Somehow, in her eyes, getting to the rail wasn't so much a contradance as a race, with her triumphal arrival as prize. Once there, she made a conspicuous gesture of praying after the Elements were given out, giving me (who'd gotten used to springing right up -- being usually next-to-last, I hate keeping everyone waiting) a chance to escape. I bowed to the Cross in the side chapel, and, as is my custom, lit one candle to the Virgin, and sunk down for a quick mini-visit with the Lady to tell her my inmost desires of the heart.

"Blessed Virgin," I implored breathlessly, "bless me and keep me safe...from my relatives. Got that? Please? Amen?"

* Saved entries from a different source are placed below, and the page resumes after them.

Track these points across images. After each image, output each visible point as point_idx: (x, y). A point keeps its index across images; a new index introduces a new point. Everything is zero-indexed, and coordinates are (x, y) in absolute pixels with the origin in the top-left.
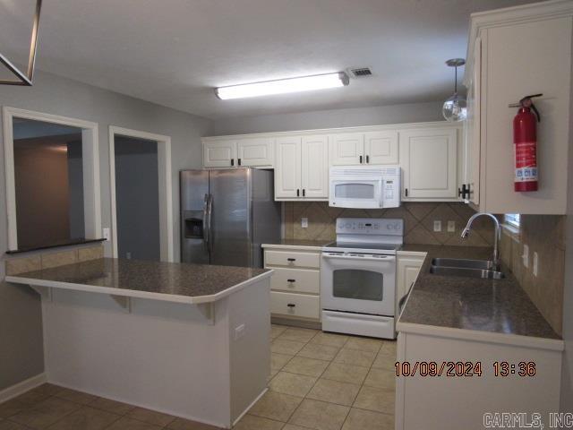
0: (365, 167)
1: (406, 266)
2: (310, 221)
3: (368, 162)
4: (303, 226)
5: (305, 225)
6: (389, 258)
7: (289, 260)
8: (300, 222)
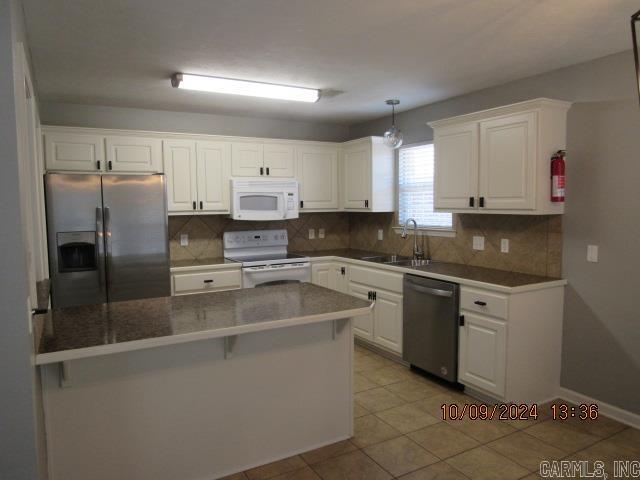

Normally, I emerge from Communion a little lightheaded and pleased, but this time, I all but bolted back to my seat, grabbed my hymnal and began to sing furiously, figuring that diligence might protect me. Then, calming slightly, I sank to my knees as the Bishop gave one final Benediction.

Mid-prayer, I was roused from my reverie one last time. "Happy Easter darling." Joan said, thrusting a piece of crumpled paper into my hand before barging out of the church with her cronies, the Bishop droning on in the background.

I stood for the dismissal and recessional, sat down, and only after the candles were extinguished, did I look down at what was in my hand.

It was a five dollar bill. Trust Joan to do something like that.